# Work to be completed
Produce word for word the lines of the data below running from the one that has "right ear: (318, 401)" to the one that has "nose: (364, 388)", inclusive, and no others.

# Information
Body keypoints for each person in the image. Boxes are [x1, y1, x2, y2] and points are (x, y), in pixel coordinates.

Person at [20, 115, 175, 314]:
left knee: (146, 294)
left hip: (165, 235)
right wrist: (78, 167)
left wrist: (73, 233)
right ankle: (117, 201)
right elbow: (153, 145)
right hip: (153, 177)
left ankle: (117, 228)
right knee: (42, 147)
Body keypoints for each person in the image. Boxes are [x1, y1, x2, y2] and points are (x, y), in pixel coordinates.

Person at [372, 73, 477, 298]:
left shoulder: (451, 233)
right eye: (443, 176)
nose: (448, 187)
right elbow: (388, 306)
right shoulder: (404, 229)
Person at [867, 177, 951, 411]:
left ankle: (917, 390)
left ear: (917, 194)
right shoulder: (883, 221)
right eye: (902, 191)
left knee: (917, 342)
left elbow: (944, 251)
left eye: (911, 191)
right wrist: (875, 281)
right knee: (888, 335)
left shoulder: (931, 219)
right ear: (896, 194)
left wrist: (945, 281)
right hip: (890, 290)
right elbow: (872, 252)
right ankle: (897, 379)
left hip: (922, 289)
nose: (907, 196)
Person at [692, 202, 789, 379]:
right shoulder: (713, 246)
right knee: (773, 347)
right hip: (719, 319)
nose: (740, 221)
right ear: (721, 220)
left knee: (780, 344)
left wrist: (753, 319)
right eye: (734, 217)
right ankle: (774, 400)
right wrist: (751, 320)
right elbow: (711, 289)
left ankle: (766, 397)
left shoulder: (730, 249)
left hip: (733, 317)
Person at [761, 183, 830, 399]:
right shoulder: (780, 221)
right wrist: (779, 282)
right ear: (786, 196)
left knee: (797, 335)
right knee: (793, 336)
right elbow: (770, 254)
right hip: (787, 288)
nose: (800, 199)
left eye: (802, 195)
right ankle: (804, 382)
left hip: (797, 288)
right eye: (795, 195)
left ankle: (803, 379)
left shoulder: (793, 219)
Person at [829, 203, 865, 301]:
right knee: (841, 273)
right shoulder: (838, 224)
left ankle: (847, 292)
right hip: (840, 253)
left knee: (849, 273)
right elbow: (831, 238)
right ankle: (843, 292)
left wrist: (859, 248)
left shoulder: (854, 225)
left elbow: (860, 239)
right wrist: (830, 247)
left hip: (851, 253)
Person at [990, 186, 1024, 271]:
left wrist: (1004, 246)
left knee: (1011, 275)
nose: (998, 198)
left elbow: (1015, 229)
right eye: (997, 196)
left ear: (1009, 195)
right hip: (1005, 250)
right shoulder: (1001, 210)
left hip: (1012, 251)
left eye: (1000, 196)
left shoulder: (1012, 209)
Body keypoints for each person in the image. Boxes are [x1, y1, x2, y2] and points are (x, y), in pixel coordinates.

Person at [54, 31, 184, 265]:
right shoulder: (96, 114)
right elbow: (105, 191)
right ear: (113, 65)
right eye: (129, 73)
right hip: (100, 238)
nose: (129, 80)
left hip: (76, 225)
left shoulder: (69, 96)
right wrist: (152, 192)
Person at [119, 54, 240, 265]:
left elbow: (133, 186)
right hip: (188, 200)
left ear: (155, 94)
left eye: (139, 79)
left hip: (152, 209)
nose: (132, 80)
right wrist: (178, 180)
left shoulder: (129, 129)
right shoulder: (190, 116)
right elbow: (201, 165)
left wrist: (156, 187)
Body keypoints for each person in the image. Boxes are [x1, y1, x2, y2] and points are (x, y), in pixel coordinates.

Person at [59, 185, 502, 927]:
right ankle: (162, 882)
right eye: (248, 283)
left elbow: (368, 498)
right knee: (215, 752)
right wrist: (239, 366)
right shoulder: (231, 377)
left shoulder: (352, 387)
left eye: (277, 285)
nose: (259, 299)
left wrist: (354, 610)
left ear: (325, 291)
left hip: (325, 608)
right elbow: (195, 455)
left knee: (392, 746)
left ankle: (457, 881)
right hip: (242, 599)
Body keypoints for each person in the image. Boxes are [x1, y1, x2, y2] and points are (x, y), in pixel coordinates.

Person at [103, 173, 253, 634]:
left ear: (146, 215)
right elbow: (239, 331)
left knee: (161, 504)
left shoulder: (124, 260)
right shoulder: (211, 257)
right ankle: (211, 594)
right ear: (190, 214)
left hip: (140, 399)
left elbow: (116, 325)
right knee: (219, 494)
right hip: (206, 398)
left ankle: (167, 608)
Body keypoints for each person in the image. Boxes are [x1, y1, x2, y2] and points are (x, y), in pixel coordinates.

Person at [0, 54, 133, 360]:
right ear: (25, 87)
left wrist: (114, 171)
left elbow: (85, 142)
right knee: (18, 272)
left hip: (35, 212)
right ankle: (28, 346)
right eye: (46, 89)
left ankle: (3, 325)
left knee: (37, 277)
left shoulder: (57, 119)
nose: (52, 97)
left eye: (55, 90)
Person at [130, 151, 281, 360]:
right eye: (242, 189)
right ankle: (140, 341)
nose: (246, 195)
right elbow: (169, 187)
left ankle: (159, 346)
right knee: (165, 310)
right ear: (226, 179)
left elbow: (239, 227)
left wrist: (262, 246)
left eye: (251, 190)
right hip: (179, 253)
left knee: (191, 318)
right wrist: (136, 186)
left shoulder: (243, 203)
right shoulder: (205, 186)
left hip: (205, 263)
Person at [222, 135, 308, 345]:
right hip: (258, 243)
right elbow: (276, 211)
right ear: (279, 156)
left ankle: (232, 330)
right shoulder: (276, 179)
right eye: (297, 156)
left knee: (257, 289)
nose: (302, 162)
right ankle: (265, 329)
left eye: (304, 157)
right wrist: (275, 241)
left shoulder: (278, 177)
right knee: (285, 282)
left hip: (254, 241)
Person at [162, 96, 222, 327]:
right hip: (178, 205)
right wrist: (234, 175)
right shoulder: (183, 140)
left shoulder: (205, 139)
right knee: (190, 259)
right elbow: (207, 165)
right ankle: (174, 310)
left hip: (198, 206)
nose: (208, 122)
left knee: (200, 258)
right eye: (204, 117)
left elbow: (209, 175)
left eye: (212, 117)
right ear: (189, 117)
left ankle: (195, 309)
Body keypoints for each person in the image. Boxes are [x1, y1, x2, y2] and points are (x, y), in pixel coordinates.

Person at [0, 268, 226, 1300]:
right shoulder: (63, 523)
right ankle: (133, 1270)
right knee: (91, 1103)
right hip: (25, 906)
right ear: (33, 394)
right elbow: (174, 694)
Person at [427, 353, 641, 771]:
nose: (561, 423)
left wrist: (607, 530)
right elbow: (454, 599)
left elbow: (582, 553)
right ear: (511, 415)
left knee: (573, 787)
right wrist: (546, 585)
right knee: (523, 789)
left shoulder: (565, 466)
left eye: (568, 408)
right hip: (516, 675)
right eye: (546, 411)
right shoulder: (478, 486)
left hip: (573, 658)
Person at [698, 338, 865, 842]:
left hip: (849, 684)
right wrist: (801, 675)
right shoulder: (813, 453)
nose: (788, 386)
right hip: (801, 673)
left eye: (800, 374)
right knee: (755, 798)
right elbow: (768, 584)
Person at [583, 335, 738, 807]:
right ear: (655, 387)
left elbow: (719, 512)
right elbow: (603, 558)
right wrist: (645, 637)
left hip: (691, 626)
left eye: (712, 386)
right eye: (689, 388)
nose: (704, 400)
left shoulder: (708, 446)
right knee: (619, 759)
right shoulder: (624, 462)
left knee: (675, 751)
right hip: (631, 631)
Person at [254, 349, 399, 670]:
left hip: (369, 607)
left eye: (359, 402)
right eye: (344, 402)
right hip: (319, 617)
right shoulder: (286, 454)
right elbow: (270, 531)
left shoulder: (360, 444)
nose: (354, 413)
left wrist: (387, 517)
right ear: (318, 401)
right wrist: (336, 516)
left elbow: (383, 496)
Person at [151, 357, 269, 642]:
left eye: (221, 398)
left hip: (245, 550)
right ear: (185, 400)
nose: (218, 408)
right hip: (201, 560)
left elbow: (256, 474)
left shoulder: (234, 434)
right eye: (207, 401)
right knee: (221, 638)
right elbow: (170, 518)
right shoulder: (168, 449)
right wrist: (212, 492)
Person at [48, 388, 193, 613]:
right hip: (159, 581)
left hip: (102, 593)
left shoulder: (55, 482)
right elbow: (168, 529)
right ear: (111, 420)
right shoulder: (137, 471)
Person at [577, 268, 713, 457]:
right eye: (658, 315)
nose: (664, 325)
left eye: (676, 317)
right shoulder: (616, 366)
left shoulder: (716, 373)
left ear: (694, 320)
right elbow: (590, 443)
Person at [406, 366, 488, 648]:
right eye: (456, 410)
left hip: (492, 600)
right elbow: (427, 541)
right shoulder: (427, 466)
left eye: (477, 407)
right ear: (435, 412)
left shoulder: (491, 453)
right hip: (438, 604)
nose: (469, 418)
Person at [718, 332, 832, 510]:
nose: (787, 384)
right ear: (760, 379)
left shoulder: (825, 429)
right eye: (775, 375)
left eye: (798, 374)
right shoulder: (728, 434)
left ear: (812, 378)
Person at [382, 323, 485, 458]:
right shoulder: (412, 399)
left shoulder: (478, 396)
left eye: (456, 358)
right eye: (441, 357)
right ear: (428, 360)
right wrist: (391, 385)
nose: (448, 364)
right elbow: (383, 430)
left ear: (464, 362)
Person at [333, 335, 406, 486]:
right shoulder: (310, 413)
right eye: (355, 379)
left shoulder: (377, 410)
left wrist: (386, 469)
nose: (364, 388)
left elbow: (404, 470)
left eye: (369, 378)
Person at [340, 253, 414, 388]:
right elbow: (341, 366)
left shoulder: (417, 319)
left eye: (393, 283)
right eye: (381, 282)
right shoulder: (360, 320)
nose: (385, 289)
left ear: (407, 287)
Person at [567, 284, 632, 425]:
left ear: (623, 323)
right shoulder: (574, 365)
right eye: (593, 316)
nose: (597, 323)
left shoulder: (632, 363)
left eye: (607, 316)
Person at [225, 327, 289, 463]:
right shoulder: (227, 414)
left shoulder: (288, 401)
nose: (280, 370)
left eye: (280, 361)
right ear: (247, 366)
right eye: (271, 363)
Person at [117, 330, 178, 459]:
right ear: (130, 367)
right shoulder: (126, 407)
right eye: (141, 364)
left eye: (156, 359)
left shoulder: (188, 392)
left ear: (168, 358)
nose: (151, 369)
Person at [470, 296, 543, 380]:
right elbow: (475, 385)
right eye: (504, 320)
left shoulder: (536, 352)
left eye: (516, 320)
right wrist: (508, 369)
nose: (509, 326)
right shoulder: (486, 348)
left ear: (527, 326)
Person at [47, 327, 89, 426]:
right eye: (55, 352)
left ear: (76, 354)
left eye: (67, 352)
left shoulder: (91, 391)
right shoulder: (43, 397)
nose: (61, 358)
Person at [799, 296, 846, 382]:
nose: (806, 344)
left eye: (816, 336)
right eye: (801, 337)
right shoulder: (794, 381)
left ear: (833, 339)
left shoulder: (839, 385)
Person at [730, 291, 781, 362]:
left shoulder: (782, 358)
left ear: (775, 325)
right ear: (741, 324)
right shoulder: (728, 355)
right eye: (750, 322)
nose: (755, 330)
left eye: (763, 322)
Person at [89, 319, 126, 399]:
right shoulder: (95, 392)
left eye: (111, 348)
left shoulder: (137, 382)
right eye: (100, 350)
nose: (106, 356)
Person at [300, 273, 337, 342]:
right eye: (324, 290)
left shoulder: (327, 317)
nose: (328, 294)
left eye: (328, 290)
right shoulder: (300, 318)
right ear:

# Output below
right ear: (318, 401)
right wrist: (336, 516)
left elbow: (383, 496)
Person at [151, 357, 269, 642]:
left eye: (221, 398)
left hip: (245, 550)
right ear: (185, 400)
nose: (218, 408)
right hip: (201, 560)
left elbow: (256, 474)
left shoulder: (234, 434)
right eye: (207, 401)
right knee: (221, 638)
right elbow: (170, 518)
right shoulder: (168, 449)
right wrist: (212, 492)
Person at [48, 388, 193, 613]:
right hip: (159, 581)
left hip: (102, 593)
left shoulder: (55, 482)
right elbow: (168, 529)
right ear: (111, 420)
right shoulder: (137, 471)
Person at [577, 268, 713, 457]:
right eye: (658, 315)
nose: (664, 325)
left eye: (676, 317)
right shoulder: (616, 366)
left shoulder: (716, 373)
left ear: (694, 320)
right elbow: (590, 443)
Person at [406, 366, 488, 648]:
right eye: (456, 410)
left hip: (492, 600)
right elbow: (427, 541)
right shoulder: (427, 466)
left eye: (477, 407)
right ear: (435, 412)
left shoulder: (491, 453)
right hip: (438, 604)
nose: (469, 418)
Person at [718, 332, 832, 510]:
nose: (787, 384)
right ear: (760, 379)
left shoulder: (825, 429)
right eye: (775, 375)
left eye: (798, 374)
right shoulder: (728, 434)
left ear: (812, 378)
Person at [382, 323, 485, 458]:
right shoulder: (412, 399)
left shoulder: (478, 396)
left eye: (456, 358)
right eye: (441, 357)
right ear: (428, 360)
right wrist: (391, 385)
nose: (448, 364)
right elbow: (383, 430)
left ear: (464, 362)
Person at [333, 335, 406, 486]:
right shoulder: (310, 413)
right eye: (355, 379)
left shoulder: (377, 410)
left wrist: (386, 469)
nose: (364, 388)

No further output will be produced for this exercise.